Comment votre travail contribue-t-il à l’autonomisation des femmes et des jeunes dans la filière café au Kivu ?
Notre objectif est de promouvoir les femmes et les jeunes dans toute la chaîne de valeur. Il ne s’agit pas seulement de parler d’eux, mais de garantir que leur café soit acheté à un prix juste. Grâce à des partenariats, notamment avec la société Olive, nous avons pu connecter ces producteurs à des acheteurs internationaux. Aujourd’hui, sans financement externe, nous travaillons pour l’indépendance économique des femmes et des jeunes. Nous voulons qu’ils puissent s’affirmer dans le secteur et améliorer leur quotidien.
Nous avons aussi initié des collaborations avec des torréfacteurs et baristas européens, afin que nos jeunes puissent bénéficier de formations, en ligne ou en présentiel. Car la qualité d’une tasse de café se construit dès la plantation, jusqu’à la torréfaction. Si toutes les étapes sont respectées, nos jeunes peuvent fièrement représenter le café du Kivu à l’international.
Quel message adressez-vous aux jeunes, surtout aux femmes, qui veulent suivre vos pas ?
Je leur dis que l’agriculture n’est pas réservée à une catégorie de personnes ou aux seuls ruraux. Les pays qui se sont développés l’ont fait grâce à l’engagement des jeunes. Lors de mes voyages, j’ai rencontré des dirigeants qui avaient commencé à travailler dès l’adolescence et qui dirigent aujourd’hui des entreprises reconnues mondialement. J’invite donc les jeunes à nous emboîter le pas.

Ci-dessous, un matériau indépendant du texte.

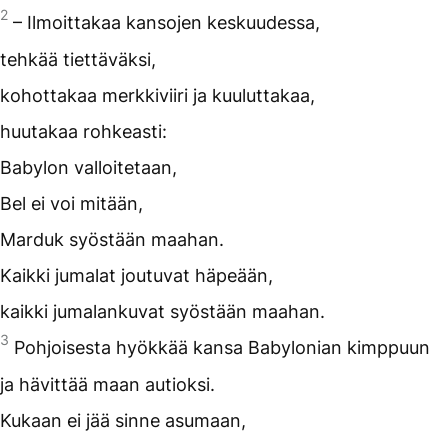
2
– Ilmoittakaa kansojen keskuudessa,
tehkää tiettäväksi,
kohottakaa merkkiviiri ja kuuluttakaa,
huutakaa rohkeasti:
Babylon valloitetaan,
Bel ei voi mitään,
Marduk syöstään maahan.
Kaikki jumalat joutuvat häpeään,
kaikki jumalankuvat syöstään maahan.
3
Pohjoisesta hyökkää kansa Babylonian kimppuun
ja hävittää maan autioksi.
Kukaan ei jää sinne asumaan,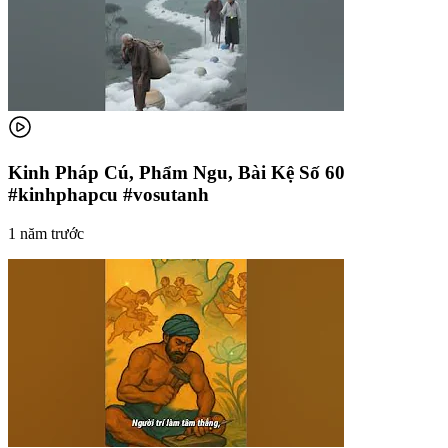
Kinh Pháp Cú, Phẩm Ngu, Bài Kệ Số 60
#kinhphapcu #vosutanh
1 năm trước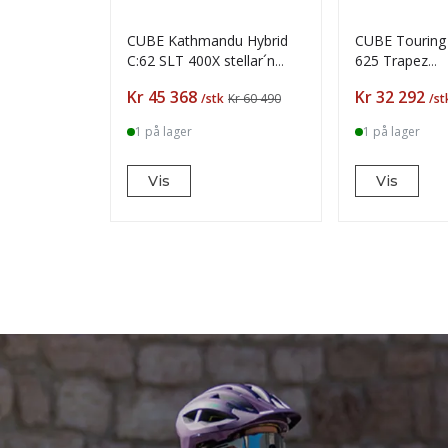
CUBE Kathmandu Hybrid
CUBE Touring 
C:62 SLT 400X stellar´n
625 Trapez
´origanogreen
cinnamon'n'o
Pris
Pris
Kr 45 368
Kr 32 292
/stk
Kr 60 490
/st
1 på lager
1 på lager
Vis
Vis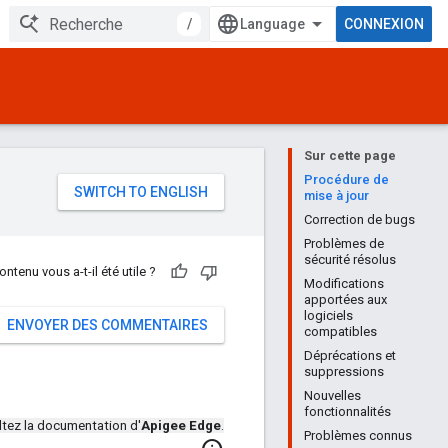
/
CONNEXION
Sur cette page
e
Procédure de
mise à jour
Correction de bugs
Problèmes de
sécurité résolus
ontenu vous a-t-il été utile ?
Modifications
apportées aux
logiciels
ENVOYER DES COMMENTAIRES
compatibles
Déprécations et
suppressions
Nouvelles
fonctionnalités
tez la documentation d'
Apigee Edge
.
Problèmes connus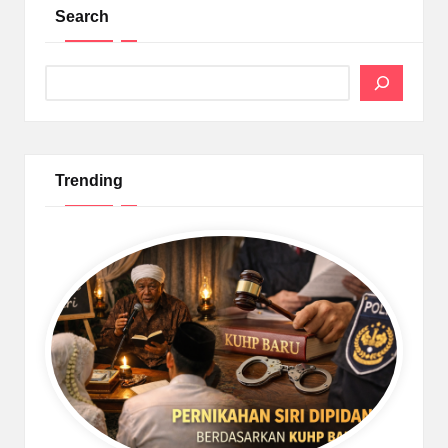
Search
Search
Trending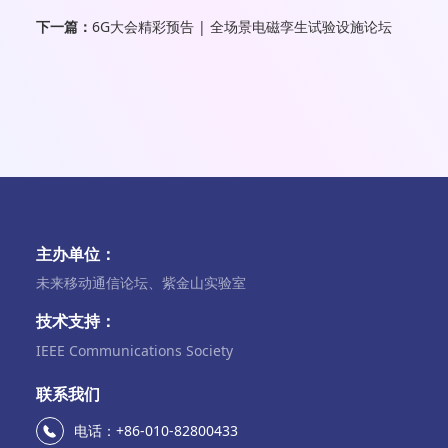
下一篇：
6G大会精彩预告 | 全场景电磁孪生试验设施论坛
主办单位：
未来移动通信论坛、紫金山实验室
技术支持：
IEEE Communications Society
联系我们
电话：+86-010-82800433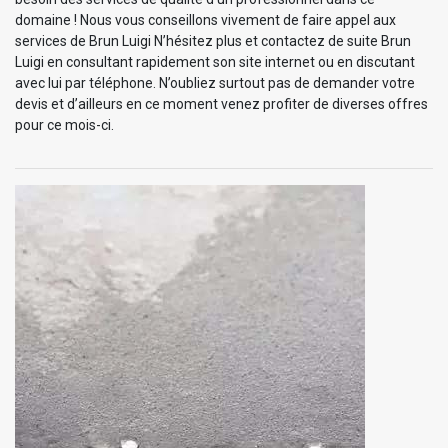
domaine ! Nous vous conseillons vivement de faire appel aux
services de Brun Luigi N’hésitez plus et contactez de suite Brun
Luigi en consultant rapidement son site internet ou en discutant
avec lui par téléphone. N’oubliez surtout pas de demander votre
devis et d’ailleurs en ce moment venez profiter de diverses offres
pour ce mois-ci.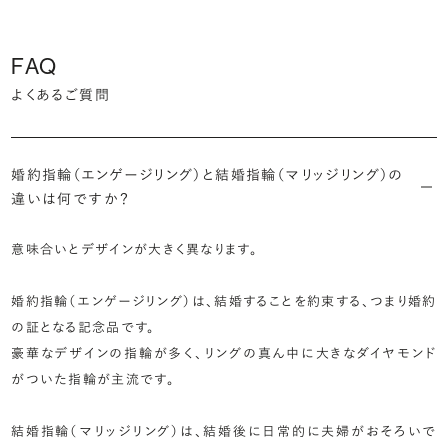
FAQ
よくあるご質問
婚約指輪（エンゲージリング）と結婚指輪（マリッジリング）の
違いは何ですか？
意味合いとデザインが大きく異なります。
婚約指輪（エンゲージリング）は、結婚することを約束する、つまり婚約
の証となる記念品です。
豪華なデザインの指輪が多く、リングの真ん中に大きなダイヤモンド
がついた指輪が主流です。
結婚指輪（マリッジリング）は、結婚後に日常的に夫婦がおそろいで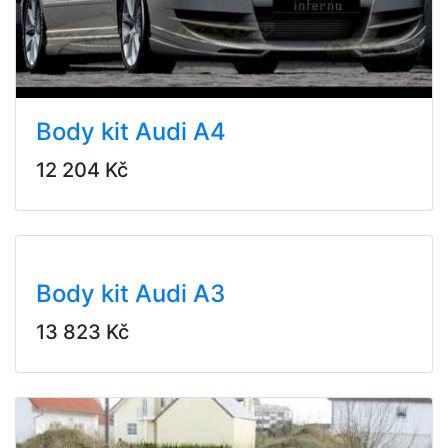
Body kit Audi A4
12 204 Kč
Body kit Audi A3
13 823 Kč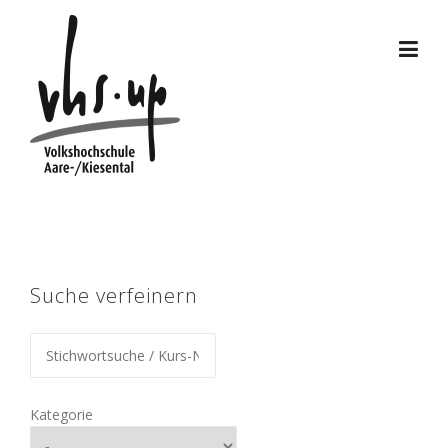
Skip
to
content
Suche verfeinern
Kategorie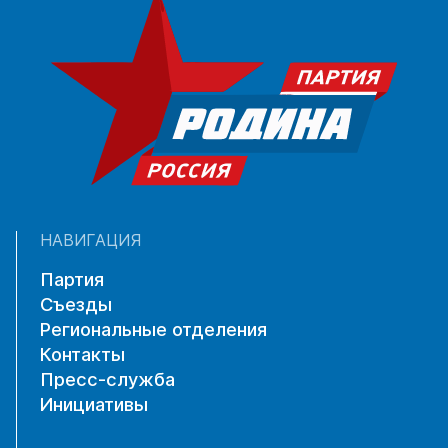
НАВИГАЦИЯ
Партия
Съезды
Региональные отделения
Контакты
Пресс-служба
Инициативы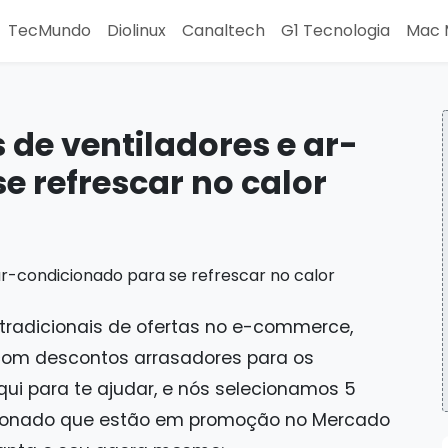
TecMundo
Diolinux
Canaltech
G1 Tecnologia
Mac 
s de ventiladores e ar-
e refrescar no calor
tradicionais de ofertas no e-commerce,
com descontos arrasadores para os
qui para te ajudar, e nós selecionamos 5
cionado que estão em promoção no Mercado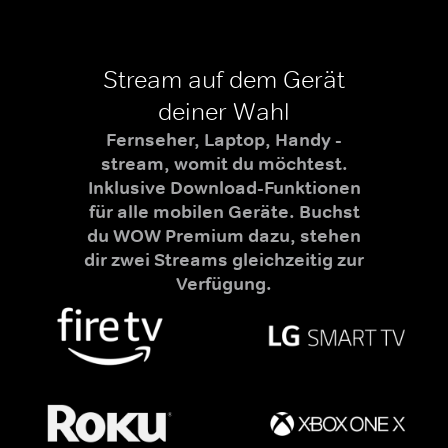
Stream auf dem Gerät
deiner Wahl
Fernseher, Laptop, Handy -
stream, womit du möchtest.
Inklusive Download-Funktionen
für alle mobilen Geräte. Buchst
du WOW Premium dazu, stehen
dir zwei Streams gleichzeitig zur
Verfügung.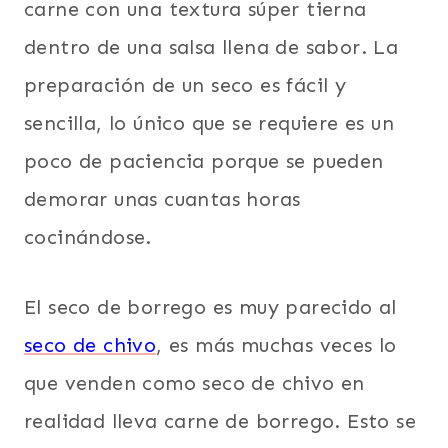
carne con una textura súper tierna
dentro de una salsa llena de sabor. La
preparación de un seco es fácil y
sencilla, lo único que se requiere es un
poco de paciencia porque se pueden
demorar unas cuantas horas
cocinándose.
El seco de borrego es muy parecido al
seco de chivo
, es más muchas veces lo
que venden como seco de chivo en
realidad lleva carne de borrego. Esto se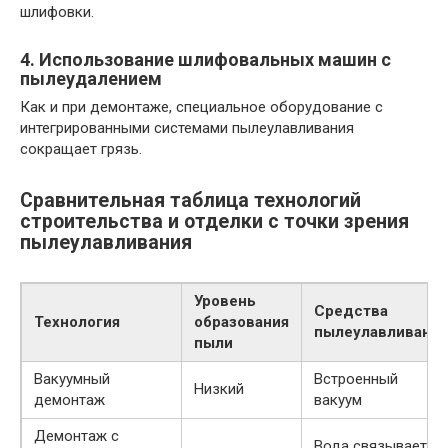
шлифовки.
4. Использование шлифовальных машин с
пылеудалением
Как и при демонтаже, специальное оборудование с
интегрированными системами пылеулавливания
сокращает грязь.
Сравнительная таблица технологий
строительства и отделки с точки зрения
пылеулавливания
Уровень
Средства
Технология
образования
пылеулавливания
пыли
Вакуумный
Встроенный
Низкий
демонтаж
вакуум
Демонтаж с
Вода связывает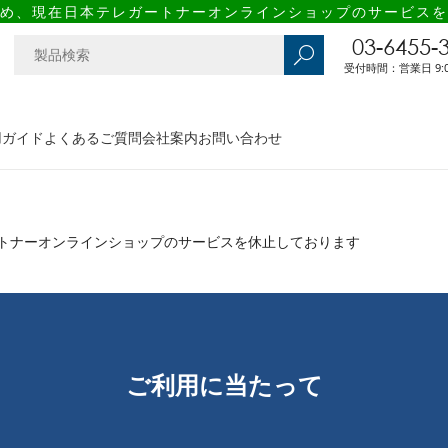
め、現在日本テレガートナーオンラインショップのサービスを
03-6455-
受付時間：営業日 9:00
用ガイド
よくあるご質問
会社案内
お問い合わせ
トナーオンラインショップのサービスを休止しております
ご利用に当たって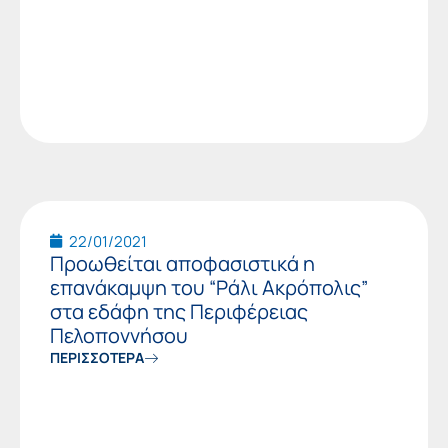
22/01/2021
Προωθείται αποφασιστικά η
επανάκαμψη του “Ράλι Ακρόπολις”
στα εδάφη της Περιφέρειας
Πελοποννήσου
ΠΕΡΙΣΣΟΤΕΡΑ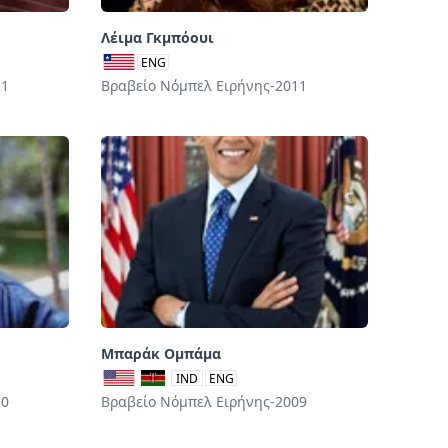
Λέιμα Γκμπόουι
ENG
11
Βραβείο Νόμπελ Ειρήνης-2011
Μπαράκ Ομπάμα
IND
ENG
10
Βραβείο Νόμπελ Ειρήνης-2009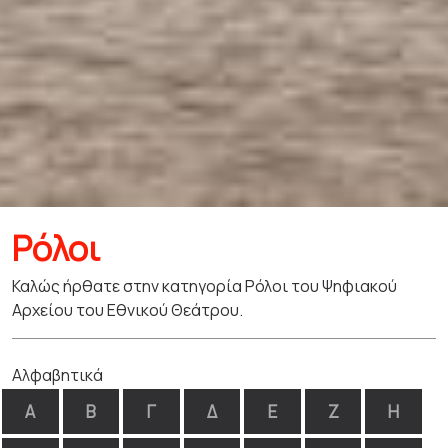
Ρόλοι
Καλώς ήρθατε στην κατηγορία Ρόλοι του Ψηφιακού
Αρχείου του Εθνικού Θεάτρου.
Αλφαβητικά
Α
Β
Γ
Δ
Ε
Ζ
Η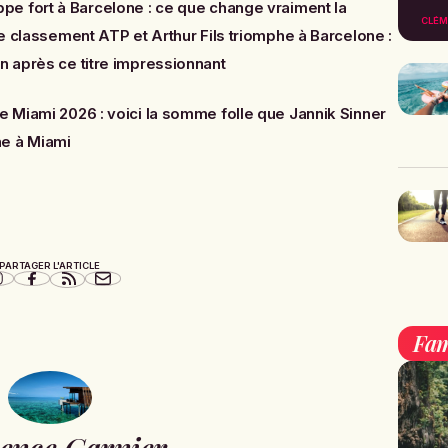
appe fort à Barcelone : ce que change vraiment la
CLÉM
s le classement ATP
et
Arthur Fils triomphe à Barcelone :
in après ce titre impressionnant
 Miami 2026 : voici la somme folle que Jannik Sinner
he à Miami
PARTAGER L'ARTICLE
Fam
ence Garnier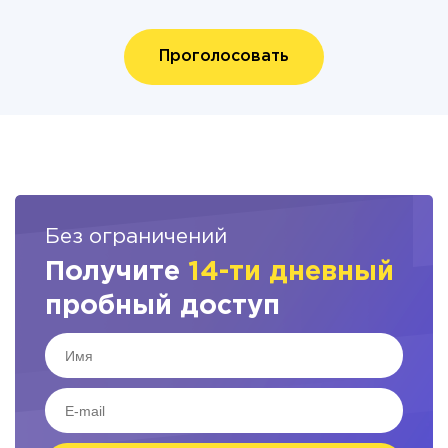
Проголосовать
Без ограничений
Получите
14-ти дневный
пробный доступ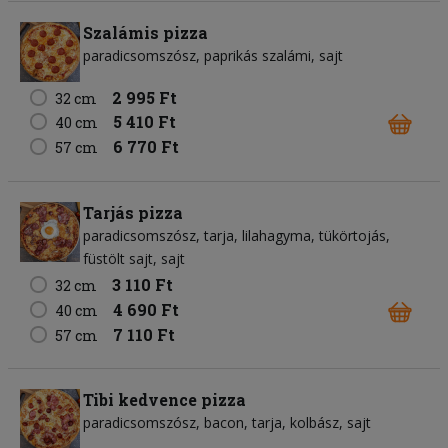
Szalámis pizza
paradicsomszósz
paprikás szalámi
sajt
2 995 Ft
32 cm
5 410 Ft
40 cm
6 770 Ft
57 cm
Tarjás pizza
paradicsomszósz
tarja
lilahagyma
tükörtojás
füstölt sajt
sajt
3 110 Ft
32 cm
4 690 Ft
40 cm
7 110 Ft
57 cm
Tibi kedvence pizza
paradicsomszósz
bacon
tarja
kolbász
sajt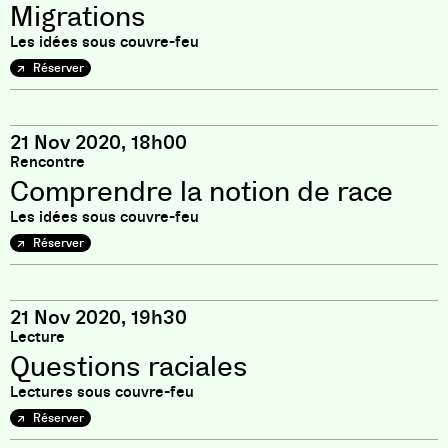
Migrations
Les idées sous couvre-feu
Réserver
21 Nov 2020, 18h00
Rencontre
Comprendre la notion de race
Les idées sous couvre-feu
Réserver
21 Nov 2020, 19h30
Lecture
Questions raciales
Lectures sous couvre-feu
Réserver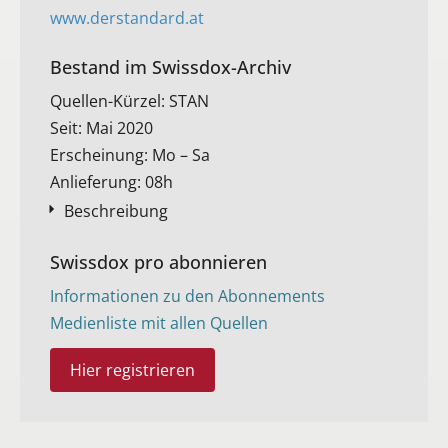
www.derstandard.at
Bestand im Swissdox-Archiv​
Quellen-Kürzel: STAN
Seit: Mai 2020
Erscheinung: Mo – Sa
Anlieferung: 08h
Beschreibung
Swissdox pro abonnieren
Informationen zu den Abonnements
Medienliste mit allen Quellen
Hier registrieren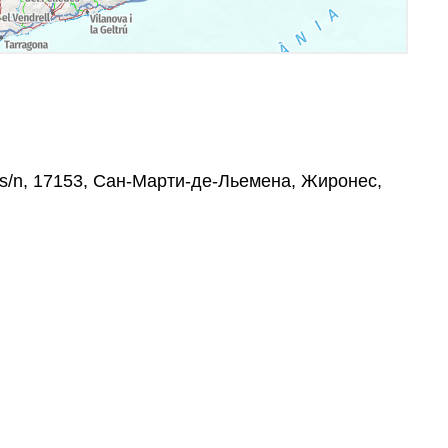
 s/n, 17153, Сан-Марти-де-Льемена, Жиронес,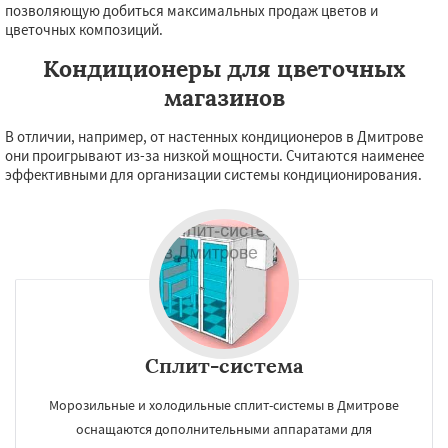
позволяющую добиться максимальных продаж цветов и
цветочных композиций.
Кондиционеры для цветочных
магазинов
В отличии, например, от настенных кондиционеров в Дмитрове
они проигрывают из-за низкой мощности. Считаются наименее
эффективными для организации системы кондиционирования.
Сплит-система
Морозильные и холодильные сплит-системы в Дмитрове
оснащаются дополнительными аппаратами для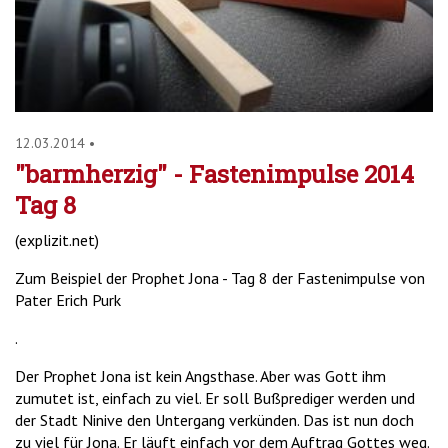
12.03.2014
•
"barmherzig" - Fastenimpulse 2014
Tag 8
(explizit.net)
Zum Beispiel der Prophet Jona - Tag 8 der Fastenimpulse von
Pater Erich Purk
.
Der Prophet Jona ist kein Angsthase. Aber was Gott ihm
zumutet ist, einfach zu viel. Er soll Bußprediger werden und
der Stadt Ninive den Untergang verkünden. Das ist nun doch
zu viel für Jona. Er läuft einfach vor dem Auftrag Gottes weg.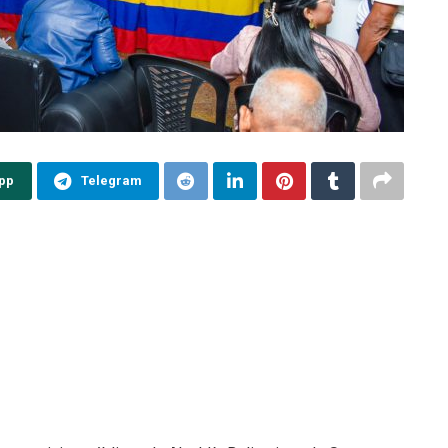
pp
Telegram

Avant la guerre, Heshima Coffee organisait chaque semaine des dégustations gratuites à Bukavu. Même les motocyclistes savaient que chez nous, on trouve le meilleur café. Si la paix revient durablement à l’Est de la RDC, nous rouvrirons ce centre et offrirons davantage dégustation mais aussi nous pensons débuter avec de formations en agribusiness et torréfaction. Ces formations coûtent cher ailleurs, mais nous voulons les rendre accessibles pour donner aux jeunes le goût et la passion du café.